TEXT ZUR PRÜFUNG
„Die Ansicht des Papstes ist mir nur schwer erklärlich“

■ Luzie Schüller, Konfliktberaterin bei Rat und Hilfe (Caritas) in Aachen, über die Direktive aus Rom und katholische Beratung in der Praxis

taz: Der Theologe Hans Küng sagt: Die Kirche ist autoritätsfixiert. Sie bekommen das jetzt hart zu spüren.

Luzie Schüller: Ich bin nicht ganz einer Meinung mit Hans Küng, er verallgemeinert sehr stark. Aber in diesem Fall würde ich mir wünschen, dass Ortskirchen mehr Entscheidungsfreiheit hätten. Ich bin sehr besorgt, denn die Perspektiven sind noch schwieriger geworden.

Warum nicht in mehr Fällen?

Wir haben auch eine weltkirchliche Verantwortung, die Einheit der Kirche, die der Papst garantiert, ist da ein hohes Gut. Aber bei unserer Konfliktberatung ist mir die Ansicht des Papstes schwer erklärlich: Kein Land in Europa hat so ausgeprägte Lebensschutzgesetze. Andere Länder können dagegen locker mit Abtreibungen hantieren und haben gar keine Probleme mit Rom.

DATEN

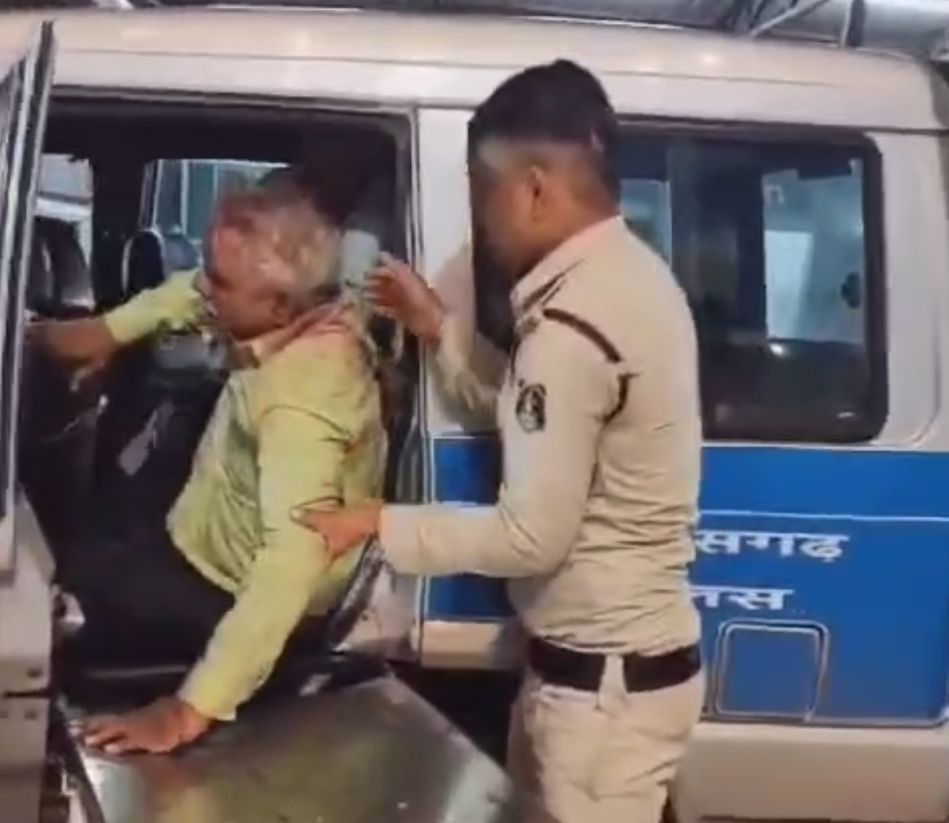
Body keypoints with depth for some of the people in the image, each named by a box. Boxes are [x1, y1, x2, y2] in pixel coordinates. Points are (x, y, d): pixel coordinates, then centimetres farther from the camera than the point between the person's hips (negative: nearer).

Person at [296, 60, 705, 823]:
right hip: (629, 654, 10)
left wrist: (379, 524, -12)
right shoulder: (629, 275, 6)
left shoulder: (573, 325, -25)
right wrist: (440, 332, 12)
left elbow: (531, 536, -23)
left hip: (603, 676, -10)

AUFGABE 1
Zitiere aus dem Interview wörtlich die Passage von „taz: Der Theologe“ bis „Probleme mit Rom.“.
AUFGABE 2
Welche Tätigkeit übt Luzie Schüller laut dem Interview aus, und wo?
AUFGABE 3
Setze das Interview bitte im Anschluss an seinen letzten Satz fort.

ANTWORT 1
taz: Der Theologe Hans Küng sagt: Die Kirche ist autoritätsfixiert. Sie bekommen das jetzt hart zu spüren.

Luzie Schüller: Ich bin nicht ganz einer Meinung mit Hans Küng, er verallgemeinert sehr stark. Aber in diesem Fall würde ich mir wünschen, dass Ortskirchen mehr Entscheidungsfreiheit hätten. Ich bin sehr besorgt, denn die Perspektiven sind noch schwieriger geworden.

Warum nicht in mehr Fällen?

Wir haben auch eine weltkirchliche Verantwortung, die Einheit der Kirche, die der Papst garantiert, ist da ein hohes Gut. Aber bei unserer Konfliktberatung ist mir die Ansicht des Papstes schwer erklärlich: Kein Land in Europa hat so ausgeprägte Lebensschutzgesetze. Andere Länder können dagegen locker mit Abtreibungen hantieren und haben gar keine Probleme mit Rom.

ANTWORT 2
Sie ist Konfliktberaterin bei Rat und Hilfe (Caritas) in Aachen.

ANTWORT 3
Kommen Frauen mit Schwangerschaftskonflikt in diesen Monaten des Streits noch genauso zahlreich in Ihre Beratung?

Ja, die Zahlen sind sogar gestiegen. Die Leute sind gut informiert, und wir werden weiterhin empfohlen. Es lohnt sich, zu uns zu gehen.

Warum?

Wir geben uns außergewöhnlich viel Mühe. Wir fragen: Wie müsste die Situation für die einzelne Frau aussehen, damit sie ja zu ihrem Kind sagen kann? Wir bieten mehrere Gespräche an und beziehen auf Wunsch der Frauen auch den Partner oder den Arbeitgeber mit ein. Wir versuchen tatsächlich, langfristig das persönliche Umfeld abzusichern.

Nun kommen ja die meisten Frauen eher in die Beratung, weil sie sich ein Leben mit Kind im Moment nicht vorstellen können.

Der Regelfall ist, dass sie sich mit Abbruchsabsichten melden. Aber dann muss man die Ambivalenzen und heimlichen Hoffnungen ausloten. Es ist unterschiedlich, wie bestimmend die sind.

Wer aber seine Entscheidung schon getroffen hat, kann nach den katholischen Richtlinien keine Informationen über Abtreibung bekommen. Ist das nicht eine Einschränkung der „umfassenden Beratung“, die das Gesetz fordert?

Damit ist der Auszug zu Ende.